_Bounding boxes with keypoints_

-=-=-=-=-

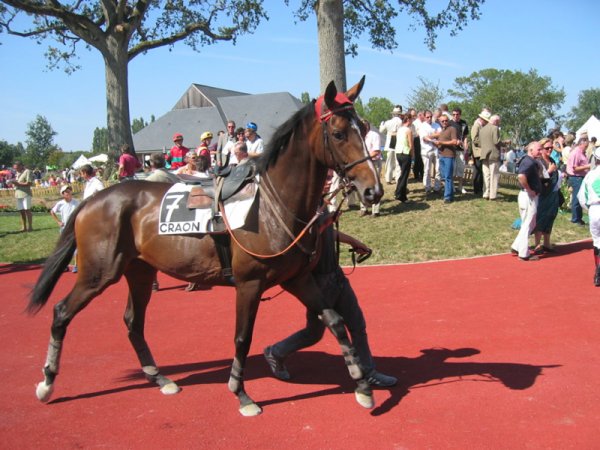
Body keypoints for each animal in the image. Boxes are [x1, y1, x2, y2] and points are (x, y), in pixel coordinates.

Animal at [28, 76, 382, 414]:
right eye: (338, 133)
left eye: (364, 128)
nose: (373, 191)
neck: (271, 204)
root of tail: (92, 200)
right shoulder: (249, 284)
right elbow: (242, 337)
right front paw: (241, 393)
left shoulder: (297, 278)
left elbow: (336, 323)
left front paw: (362, 387)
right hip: (98, 273)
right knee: (61, 313)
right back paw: (46, 383)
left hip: (139, 271)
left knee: (133, 322)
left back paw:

-=-=-=-=-

_Exercise aim_
The records above should be repeated exactly, with no pictures in the copy.

_Written solution_
Body keypoints for each animal in the image. Boxes are [x1, y1, x2, y2] and points are (x, y), in pixel coordinates.

Animal at [28, 76, 382, 414]:
right eye: (338, 133)
left eye: (364, 128)
nose: (373, 191)
neck: (271, 204)
root of tail: (92, 200)
right shoulder: (249, 284)
right elbow: (242, 337)
right front paw: (241, 393)
left shoulder: (297, 278)
left elbow: (336, 323)
left front paw: (362, 387)
right hip: (98, 273)
right knee: (61, 313)
right back paw: (46, 383)
left hip: (139, 271)
left knee: (133, 322)
left back paw:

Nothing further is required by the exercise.